작성일자 : 2023-10-31
Ver 0.1.1
33 ~ 100 문제 풀이 : https://youtu.be/00rctVVSSoA?si=Du3KDMiQeHq7Gp-F
6. Pivot¶
국가별 5세이하 사망비율 통계 : https://www.kaggle.com/utkarshxy/who-worldhealth-statistics-2020-complete
Dataurl = 'https://raw.githubusercontent.com/Datamanim/pandas/main/under5MortalityRate.csv'
import pandas as pd
df9 = pd.read_csv('https://raw.githubusercontent.com/Datamanim/pandas/main/under5MortalityRate.csv')
df9.head()
Location | Period | Indicator | Dim1 | First Tooltip | |
---|---|---|---|---|---|
0 | Afghanistan | 2019 | Under-five mortality rate (probability of dyin... | Both sexes | 60.27 [47.44-74.62] |
1 | Afghanistan | 2019 | Under-five mortality rate (probability of dyin... | Male | 63.83 [50.04-79.16] |
2 | Afghanistan | 2019 | Under-five mortality rate (probability of dyin... | Female | 56.57 [44.54-70.18] |
3 | Afghanistan | 2018 | Under-five mortality rate (probability of dyin... | Both sexes | 62.54 [50.64-75.41] |
4 | Afghanistan | 2018 | Under-five mortality rate (probability of dyin... | Male | 66.08 [53.41-79.76] |
Q83. Indicator을 삭제하고 First Tooltip 컬럼에서 신뢰구간에 해당하는 표현을 지워라
df9.drop('Indicator',axis=1,inplace=True)
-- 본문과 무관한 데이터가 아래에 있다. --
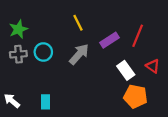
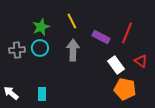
green star: (18, 29) -> (41, 27), moved
purple rectangle: (109, 40) -> (101, 37), turned 60
gray arrow: (79, 54) -> (73, 50), turned -40

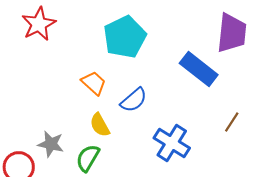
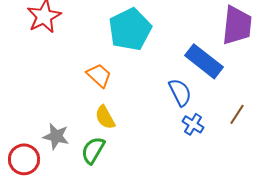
blue semicircle: (134, 100) -> (180, 92), moved, turned -76
blue cross: (172, 143) -> (193, 124), moved, size x0.6

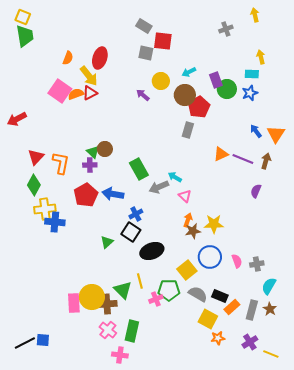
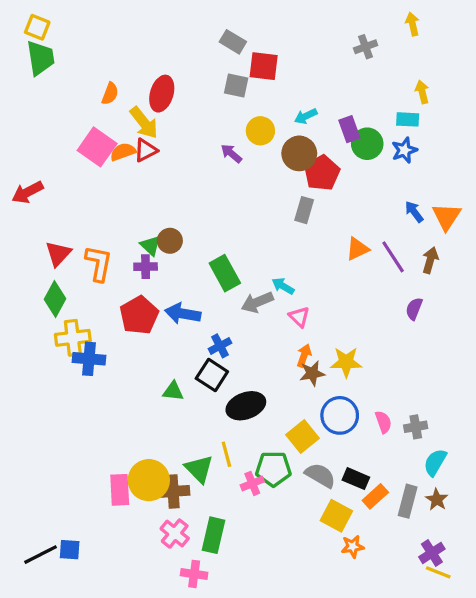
purple line: (243, 159) -> (393, 257), turned 35
green triangle: (107, 242) -> (173, 391), turned 48
purple cross: (250, 342) -> (432, 553), moved

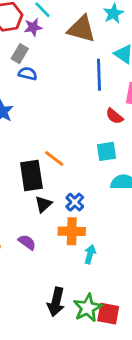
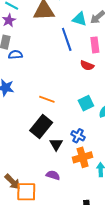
cyan square: (107, 151) -> (86, 103), moved
orange line: (54, 159) -> (47, 99), moved
black rectangle: (31, 175) -> (41, 127), turned 65

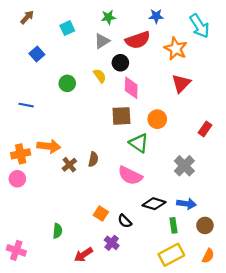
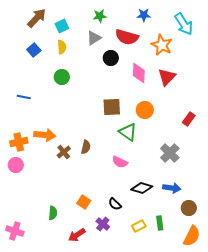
brown arrow: (27, 17) -> (37, 18), moved, size x1.5
red semicircle: (138, 40) -> (127, 37), turned 35
yellow semicircle: (100, 76) -> (62, 47), moved, turned 32
pink diamond: (131, 88) -> (139, 73), moved
pink semicircle: (130, 176) -> (120, 162), size x0.7
orange square: (101, 213) -> (84, 202), moved
green rectangle: (173, 225) -> (160, 223), moved
yellow rectangle: (171, 255) -> (139, 226), moved, size x0.6
orange semicircle: (208, 256) -> (192, 236), size x1.5

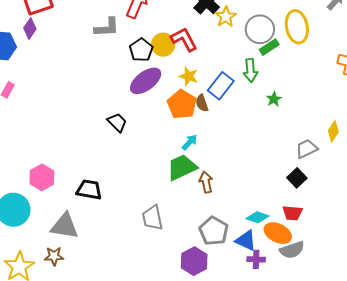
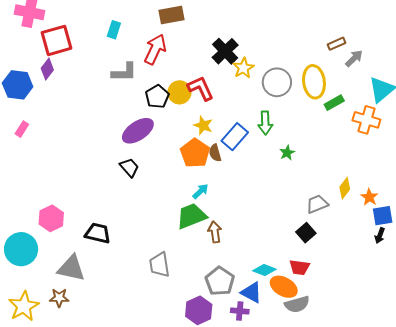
green rectangle: (269, 47) -> (334, 103), moved
purple ellipse: (146, 81) -> (138, 131), moved
purple cross: (256, 259) -> (240, 311), moved

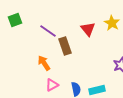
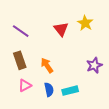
brown rectangle: (65, 46) -> (20, 60), moved
orange arrow: (44, 63) -> (47, 65), moved

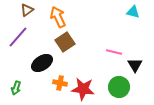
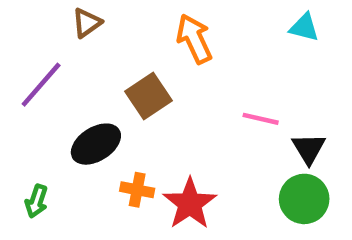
brown triangle: (27, 10) -> (87, 23), moved
orange arrow: (58, 17) -> (194, 39), moved
green circle: (119, 87) -> (304, 199), moved
red star: (83, 89) -> (190, 204), turned 30

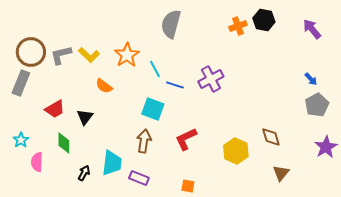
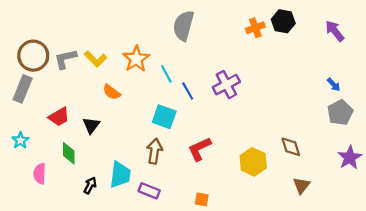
blue line: (175, 85) -> (188, 91), turned 42
cyan star: (21, 140) -> (20, 140), moved

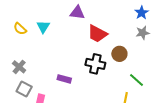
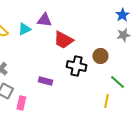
purple triangle: (77, 13) -> (44, 20), moved
cyan triangle: (43, 27) -> (24, 29), turned 32
red trapezoid: (97, 34) -> (63, 40), moved

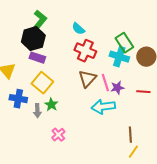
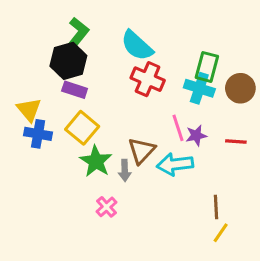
cyan semicircle: (78, 29) -> (137, 46), size x1.6
green rectangle: (124, 43) -> (207, 67), turned 48
brown triangle: (87, 79) -> (142, 151), moved
blue cross: (18, 99) -> (38, 134), moved
green star: (51, 105) -> (96, 161), size x1.5
gray arrow: (37, 111) -> (125, 170), moved

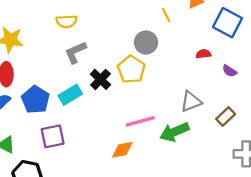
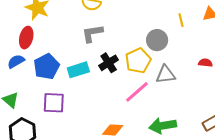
gray triangle: (191, 102) -> (166, 75), moved
pink line: (140, 121) -> (137, 92), moved, turned -40

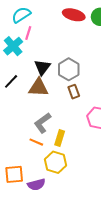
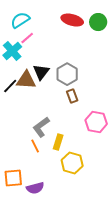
pink line: (28, 33) -> (27, 38), turned 32
brown triangle: (38, 88) -> (26, 80), moved
orange line: (36, 142) -> (35, 146), turned 40
yellow hexagon: (56, 162) -> (72, 163), moved

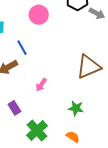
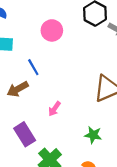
purple rectangle: (14, 108) -> (25, 134), size x1.5

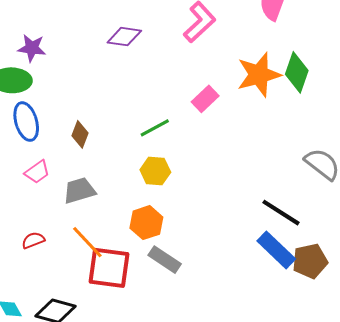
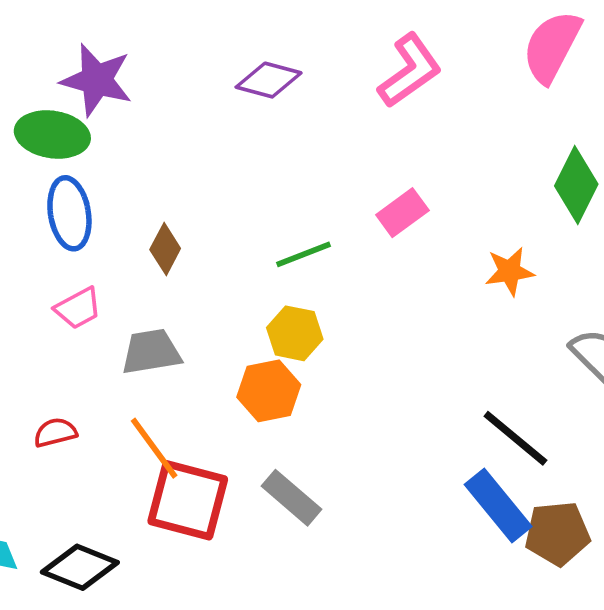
purple star: (32, 48) -> (97, 80), size x1.4
orange star: (259, 75) -> (510, 271), moved, size x0.6
orange hexagon: (146, 223) -> (269, 391), moved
df9['First Tooltip'] = df9['First Tooltip'].map(lambda x: float(x.split("[")[0]))
Ans = df9
Ans.head()
Location | Period | Dim1 | First Tooltip | |
---|---|---|---|---|
0 | Afghanistan | 2019 | Both sexes | 60.27 |
1 | Afghanistan | 2019 | Male | 63.83 |
2 | Afghanistan | 2019 | Female | 56.57 |
3 | Afghanistan | 2018 | Both sexes | 62.54 |
4 | Afghanistan | 2018 | Male | 66.08 |
Q84. 년도가 2015년 이상, Dim1이 Both sexes인 케이스만 추출하라
target = df9.loc[(df9['Period'] >= 2015) & (df9['Dim1'] == 'Both sexes')]
target.head()
Location | Period | Dim1 | First Tooltip | |
---|---|---|---|---|
0 | Afghanistan | 2019 | Both sexes | 60.27 |
3 | Afghanistan | 2018 | Both sexes | 62.54 |
6 | Afghanistan | 2017 | Both sexes | 64.94 |
9 | Afghanistan | 2016 | Both sexes | 67.57 |
12 | Afghanistan | 2015 | Both sexes | 70.44 |
Q85. 84번 문제에서 추출한 데이터로 아래와 같이 나라에 따른 년도별 사망률을 데이터 프레임화 하라
target.pivot( index = 'Location', columns = 'Period', values= 'First Tooltip')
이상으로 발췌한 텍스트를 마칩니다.